• **TEXT**
------
The second problem is memory. Admittedly, this is at least partially self-inflicted, as I thought at the time that I got my phone that I would replace it in a year or so. But then the iPhone 6 line turned out to be not what I was looking for (my 5S is already cramped in my jean pocket, so anything bigger is a problem) and I couldn’t bring myself to buy a new phone that wasn’t the newest, with the fastest chip, and so on). Subsequently, we got to a point where, today, if I want to download an app, I have to find another one to delete. Same for podcasts, music, and the like.

I’ve been able to strategically avoid this problem for most of winter into spring primarily by not being away from home wifi and chargers for more than a few days. This doesn’t exactly work for my summer itinerary, however, which includes places that don’t have easy access to streaming and charging, like the woods. This leaves me with a frustrating choice: either I can double down on my current stopgap measures and carry around portable chargers, try to shift major downloads to my iPad (something that would cause disproportionate distress and hardship) and so fourth, or I can bite the bullet and switch over to a new phone.

The main thing that has prevented me from making this leap already is the agonizing decision over which new model to pick. Back in the days when all iPhones were essentially identical except for memory, and later, color, it was a relatively simple matter. Now, I have to factor in size, chip, camera, and how much I value having a headphone jack versus how much I value having the newest and shiniest mode. Previously I had told myself that I would be content to purchase a newer version of my current phone with a better battery and larger memory. However, committing myself to purchase what is currently the oldest model still offered as my phone for the next several years is a difficult pill to swallow.
------
• **PROVIDED RECORDS**
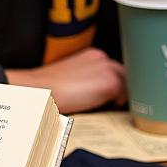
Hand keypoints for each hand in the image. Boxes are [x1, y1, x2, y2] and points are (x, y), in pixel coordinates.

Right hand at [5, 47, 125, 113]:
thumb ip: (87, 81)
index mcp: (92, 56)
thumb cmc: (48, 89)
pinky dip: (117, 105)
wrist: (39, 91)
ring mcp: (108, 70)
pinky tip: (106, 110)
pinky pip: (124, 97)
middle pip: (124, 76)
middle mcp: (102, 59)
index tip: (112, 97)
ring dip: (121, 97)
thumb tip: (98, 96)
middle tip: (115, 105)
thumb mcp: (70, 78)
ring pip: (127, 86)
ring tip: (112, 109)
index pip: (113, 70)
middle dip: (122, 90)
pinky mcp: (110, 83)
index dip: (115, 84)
------
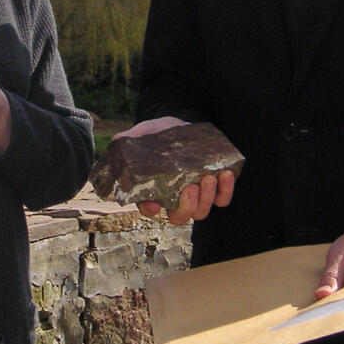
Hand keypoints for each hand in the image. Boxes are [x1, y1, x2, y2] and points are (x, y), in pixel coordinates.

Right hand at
------
• **SET OF TASKS**
(A) In the text about replacing the phone, rewrite the part from "I’ve been able" up to and including "a new phone.", using "battery packs" in place of "portable chargers".
(B) Summarize the text about replacing the phone in two sentences.

• **SOLVED TASKS**
(A)
I’ve been able to strategically avoid this problem for most of winter into spring primarily by not being away from home wifi and chargers for more than a few days. This doesn’t exactly work for my summer itinerary, however, which includes places that don’t have easy access to streaming and charging, like the woods. This leaves me with a frustrating choice: either I can double down on my current stopgap measures and carry around battery packs, try to shift major downloads to my iPad (something that would cause disproportionate distress and hardship) and so fourth, or I can bite the bullet and switch over to a new phone.

(B) The writer's aging iPhone 5S has so little memory that downloading an app means deleting another, and staying near home wifi and chargers, which worked through winter and spring, won't work for a summer itinerary that includes places like the woods. The writer must either continue with stopgap measures or buy a new phone, but choosing a model is hard now that size, chip, camera and a headphone jack all matter, and buying the oldest model still offered is a difficult pill to swallow.